Effective dental team implementationYou can’t do it all alone. Having an enthusiastic team aligned with you is a huge part of unlocking success in just about everything in the practice.

Every successful implementation strategy is ultimately about achieving total team buy-in, and that usually comes down to three key steps:

  1. Get them excited. Help them get excited about the result for which you’re aiming, excited about the possibilities for the patients and the practice, and most importantly, excited about their role in making it happen. Remember, it can take an entire weekend of sustained off-site instruction at a workshop to really get you committed and energized about something new. It’s not fair for to expect the team to get that same feeling from a 30-minute debrief when you get back. You need to take the time to get them to understand the “why” before they can fully commit to the “what” and the “how.”
  1. Break it down to get started. Excitement is not enough – you also have to give people a reasonable path to success. They may be excited at first, but if changes are implemented too quickly or too broadly, or without the right understanding for the ultimate goal or their role in the process, they’ll start to put the brakes on because it’s “too hard,” or because they are afraid to fail or look foolish, or because they simply don’t know where to begin with a big task.

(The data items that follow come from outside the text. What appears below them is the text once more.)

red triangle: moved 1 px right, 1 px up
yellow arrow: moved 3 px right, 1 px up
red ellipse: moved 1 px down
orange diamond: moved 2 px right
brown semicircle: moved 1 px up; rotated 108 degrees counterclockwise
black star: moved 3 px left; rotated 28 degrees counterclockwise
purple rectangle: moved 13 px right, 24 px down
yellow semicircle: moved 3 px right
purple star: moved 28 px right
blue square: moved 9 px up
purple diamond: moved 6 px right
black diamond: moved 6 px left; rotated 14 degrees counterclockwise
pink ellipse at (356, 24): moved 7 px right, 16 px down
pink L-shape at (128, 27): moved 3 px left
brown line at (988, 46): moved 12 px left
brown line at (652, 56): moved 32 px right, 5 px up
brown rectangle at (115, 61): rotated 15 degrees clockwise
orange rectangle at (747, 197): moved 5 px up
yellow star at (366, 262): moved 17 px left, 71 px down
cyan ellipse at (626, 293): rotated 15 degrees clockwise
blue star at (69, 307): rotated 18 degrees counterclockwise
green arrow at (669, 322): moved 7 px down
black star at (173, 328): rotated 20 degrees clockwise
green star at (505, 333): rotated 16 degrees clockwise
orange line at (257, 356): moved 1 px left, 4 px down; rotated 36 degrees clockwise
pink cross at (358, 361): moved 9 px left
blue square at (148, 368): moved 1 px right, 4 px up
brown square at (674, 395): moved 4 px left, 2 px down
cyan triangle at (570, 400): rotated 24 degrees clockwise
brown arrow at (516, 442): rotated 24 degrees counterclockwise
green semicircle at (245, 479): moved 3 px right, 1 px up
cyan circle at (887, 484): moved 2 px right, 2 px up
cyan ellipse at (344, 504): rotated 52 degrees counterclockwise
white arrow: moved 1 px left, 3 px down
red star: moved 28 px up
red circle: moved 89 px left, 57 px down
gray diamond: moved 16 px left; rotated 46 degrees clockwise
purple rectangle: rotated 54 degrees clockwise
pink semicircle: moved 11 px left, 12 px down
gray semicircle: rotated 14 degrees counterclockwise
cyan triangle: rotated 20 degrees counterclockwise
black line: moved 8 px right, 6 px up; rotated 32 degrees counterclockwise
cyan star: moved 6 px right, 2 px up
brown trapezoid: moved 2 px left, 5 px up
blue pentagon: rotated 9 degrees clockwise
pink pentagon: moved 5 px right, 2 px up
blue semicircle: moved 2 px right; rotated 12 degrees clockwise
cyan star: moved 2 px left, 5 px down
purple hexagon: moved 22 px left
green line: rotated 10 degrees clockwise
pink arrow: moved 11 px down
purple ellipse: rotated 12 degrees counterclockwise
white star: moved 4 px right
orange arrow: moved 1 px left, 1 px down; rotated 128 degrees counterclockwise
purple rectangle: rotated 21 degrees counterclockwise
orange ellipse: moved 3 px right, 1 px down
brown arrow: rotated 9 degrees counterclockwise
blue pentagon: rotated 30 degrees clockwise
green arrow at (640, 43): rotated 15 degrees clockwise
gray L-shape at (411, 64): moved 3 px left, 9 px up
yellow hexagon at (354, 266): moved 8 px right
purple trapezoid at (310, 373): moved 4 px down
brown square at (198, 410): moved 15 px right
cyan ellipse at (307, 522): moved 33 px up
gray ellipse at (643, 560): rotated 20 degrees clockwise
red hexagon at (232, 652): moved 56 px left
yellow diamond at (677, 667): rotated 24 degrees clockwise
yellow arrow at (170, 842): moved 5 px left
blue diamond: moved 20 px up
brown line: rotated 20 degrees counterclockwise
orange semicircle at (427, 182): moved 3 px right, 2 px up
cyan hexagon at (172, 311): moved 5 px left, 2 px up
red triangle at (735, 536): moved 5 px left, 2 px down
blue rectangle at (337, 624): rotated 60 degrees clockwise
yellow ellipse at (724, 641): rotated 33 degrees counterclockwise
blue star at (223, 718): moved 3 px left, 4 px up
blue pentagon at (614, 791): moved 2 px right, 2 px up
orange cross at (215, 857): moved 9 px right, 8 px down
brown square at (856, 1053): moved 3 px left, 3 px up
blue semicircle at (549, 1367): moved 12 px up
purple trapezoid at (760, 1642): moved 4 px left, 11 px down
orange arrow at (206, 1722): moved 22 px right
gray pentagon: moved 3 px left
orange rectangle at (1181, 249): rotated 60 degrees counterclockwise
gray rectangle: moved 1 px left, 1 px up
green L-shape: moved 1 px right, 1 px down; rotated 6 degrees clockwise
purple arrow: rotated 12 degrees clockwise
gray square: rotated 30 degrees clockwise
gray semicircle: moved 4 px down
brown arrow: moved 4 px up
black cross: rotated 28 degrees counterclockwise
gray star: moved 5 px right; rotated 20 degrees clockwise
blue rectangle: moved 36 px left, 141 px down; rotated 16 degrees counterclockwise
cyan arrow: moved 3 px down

    This is where you have to make change manageable. You have to break it down into distinct steps and you have to give everyone clarity for exactly what they need to do. They have to be energized by the ultimate goal, but just as importantly, they have to see how what they are doing right now fits into the plan. It’s about putting their actions in context so they can see the purpose behind each task.
  2. Provide structure for accountability and momentum. Once you have worked out the steps that need to be taken, you need to introduce accountability around those steps to make sure that the pull of the “old way” doesn’t defeat your progress. Often that means weekly or even daily monitoring and evaluating until a new idea takes hold and becomes automatic.

This is not as hard as it seems, and remember you have a world of resources available to help you. For instance, there are many practice leaders who use Spear’s online courses as the centerpiece of regular team meetings. It’s a way of keeping everyone engaged and growing on a week-to-week, month-to-month basis. Just having a series of graduated lessons to follow together, to discuss and to implement as a team, has a way of creating that special philosophical alignment.

Finally, here is the biggest secret about what it takes to get to the next levels of success: The ideas and strategies themselves are not that difficult to learn. The hard part is always putting them into practice. Solve the riddle of execution and you are well on your way.